↓
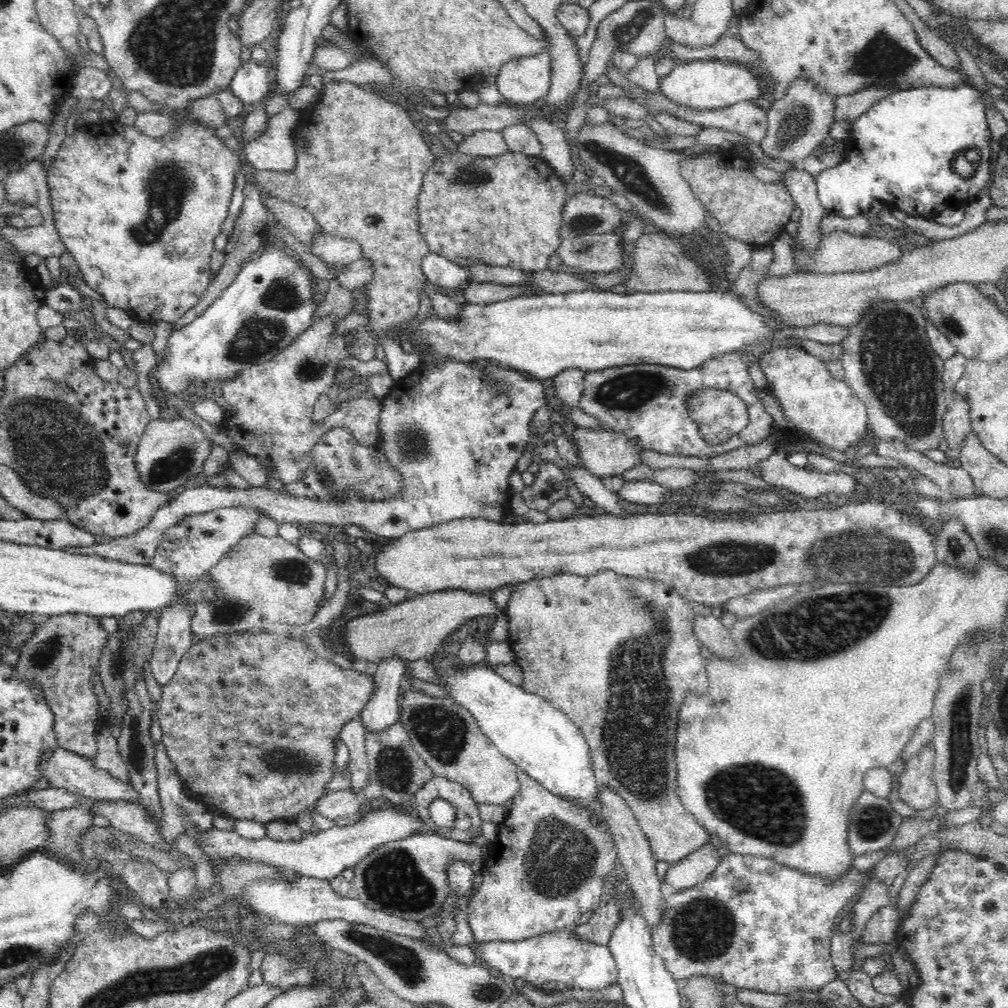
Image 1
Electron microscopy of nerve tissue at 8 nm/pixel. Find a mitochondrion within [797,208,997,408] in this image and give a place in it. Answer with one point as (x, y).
(948, 324)

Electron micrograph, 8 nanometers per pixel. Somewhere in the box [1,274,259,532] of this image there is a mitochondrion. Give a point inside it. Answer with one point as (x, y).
(72, 470)

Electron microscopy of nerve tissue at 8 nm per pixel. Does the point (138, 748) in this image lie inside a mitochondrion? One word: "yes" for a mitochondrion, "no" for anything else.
yes

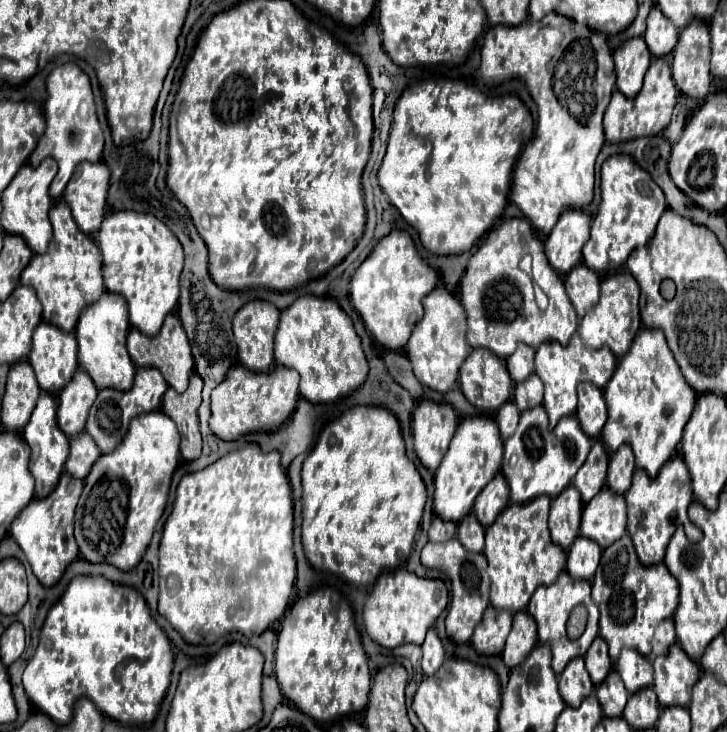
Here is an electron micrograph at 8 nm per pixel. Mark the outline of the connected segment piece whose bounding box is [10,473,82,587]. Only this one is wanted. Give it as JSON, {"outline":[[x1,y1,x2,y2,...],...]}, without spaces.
{"outline":[[62,473,60,483,46,499,34,499,16,519,10,527,10,535,24,551,36,579,44,587,52,587,62,577,64,569,78,559,78,545,74,539,74,509,78,503,78,497,82,493,82,481,74,481,74,477,66,477]]}

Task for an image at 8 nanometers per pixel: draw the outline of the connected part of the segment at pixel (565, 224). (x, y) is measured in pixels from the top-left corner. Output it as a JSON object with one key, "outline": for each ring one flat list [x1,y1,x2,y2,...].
{"outline":[[564,211,556,227,544,241,544,253,550,265,568,275,582,263,582,247,590,237,590,215,584,211]]}

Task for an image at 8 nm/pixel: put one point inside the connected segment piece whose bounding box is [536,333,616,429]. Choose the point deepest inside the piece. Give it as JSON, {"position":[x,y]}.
{"position":[562,369]}

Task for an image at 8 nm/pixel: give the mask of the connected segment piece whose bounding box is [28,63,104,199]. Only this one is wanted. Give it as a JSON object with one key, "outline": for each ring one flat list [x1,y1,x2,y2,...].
↑
Assigned task
Pictures are to be dropped, and every record is to be copied exactly.

Written solution
Image 1
Electron microscopy of nerve tissue at 8 nm/pixel. Find a mitochondrion within [797,208,997,408] in this image and give a place in it. Answer with one point as (x, y).
(948, 324)

Electron micrograph, 8 nanometers per pixel. Somewhere in the box [1,274,259,532] of this image there is a mitochondrion. Give a point inside it. Answer with one point as (x, y).
(72, 470)

Electron microscopy of nerve tissue at 8 nm per pixel. Does the point (138, 748) in this image lie inside a mitochondrion? One word: "yes" for a mitochondrion, "no" for anything else.
yes

Here is an electron micrograph at 8 nm per pixel. Mark the outline of the connected segment piece whose bounding box is [10,473,82,587]. Only this one is wanted. Give it as JSON, {"outline":[[x1,y1,x2,y2,...],...]}, without spaces.
{"outline":[[62,473,60,483,46,499,34,499,16,519,10,527,10,535,24,551,36,579,44,587,52,587,62,577,64,569,78,559,78,545,74,539,74,509,78,503,78,497,82,493,82,481,74,481,74,477,66,477]]}

Task for an image at 8 nanometers per pixel: draw the outline of the connected part of the segment at pixel (565, 224). (x, y) is measured in pixels from the top-left corner. Output it as a JSON object with one key, "outline": for each ring one flat list [x1,y1,x2,y2,...].
{"outline":[[564,211,556,227,544,241,544,253,550,265,568,275,582,263,582,247,590,237,590,215,584,211]]}

Task for an image at 8 nm/pixel: put one point inside the connected segment piece whose bounding box is [536,333,616,429]. Choose the point deepest inside the piece. Give it as JSON, {"position":[x,y]}.
{"position":[562,369]}

Task for an image at 8 nm/pixel: give the mask of the connected segment piece whose bounding box is [28,63,104,199]. Only this one is wanted. Give it as a JSON object with one key, "outline": for each ring one flat list [x1,y1,x2,y2,...].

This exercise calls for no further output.